If you mean that God commands that all believe the gospel, then yes.


----------



## Grillsy (Jun 7, 2011)

I think what Jason is asking is "Does Jesus command the non-elect to believe and sincerely lay hold of something that cannot be theirs?"


----------



## J. Dean (Jun 7, 2011)

Grillsy said:


> I think what Jason is asking is "Does Jesus command the non-elect to believe and sincerely lay hold of something that cannot be theirs?"


Ahhhhh.... then the answer is yes.

That man is unable to perform what God requires does not abolish the requirement. This is the whole point of grace and what really sold me on Calvinism; if I contribute in any way-in ANY way-to my salvation, then it ceases to be grace. Moreover, when the Bible calls us "dead in trespasses and sins" (Eph 2), that's not a hyperbolic statement. We really are dead without the regenerative power of the Holy Spirit.


----------



## rbcbob (Jun 7, 2011)

Josh makes a good point.
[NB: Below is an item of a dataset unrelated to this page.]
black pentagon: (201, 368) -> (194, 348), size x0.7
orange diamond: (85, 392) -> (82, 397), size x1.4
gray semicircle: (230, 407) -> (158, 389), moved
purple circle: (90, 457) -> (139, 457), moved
All mankind are commanded to repent. Those who hear the gospel and refuse to believe incur the further guilt of not believing the record that God has given of His Son.


----------



## JM (Jun 7, 2011)

I asked the question the way it was asked of me...I was little confused at first as well. Willie and Josh both added clarity, thank you.

jm


----------



## Contra_Mundum (Jun 7, 2011)

I might want to clarify, and say I would feel very much "OK" telling someone: 
"God commands all men everywhere to repent," 
_and_ 
"You *ought to* believe (have faith) that Jesus died for you, because *you believing in him*, and that he receives every sinner that so comes (sending none away), is the only way you will appropriate his gift, the only way you will discover it was for you he died."

Assurance of salvation is a product of a real, personal, "for me" appropriation of the free gift of God, though not not "of the essence" of faith (WCF18.3; WLC81). To admit "that commandment [to believe] is _for me_," and to embrace it unreservedly, is the highest expression of faith.


----------



## Grimmson (Jun 7, 2011)

Acts 17:30 ESV- The times of ignorance God overlooked, but now he commands all people everywhere to repent, 
Mark 1:15 ESV- and saying, "The time is fulfilled, and the kingdom of God is at hand; repent and believe in the gospel."
1Co 15:1-3 ESV-Now I would remind you, brothers,of the gospel I preached to you, which you received, in which you stand,
2 and by which you are being saved, if you hold fast to the word I preached to you--unless you believed in vain.
3 For I delivered to you as of first importance what I also received: that Christ died for our sins in accordance with the Scriptures,
I think these verses answers your question


----------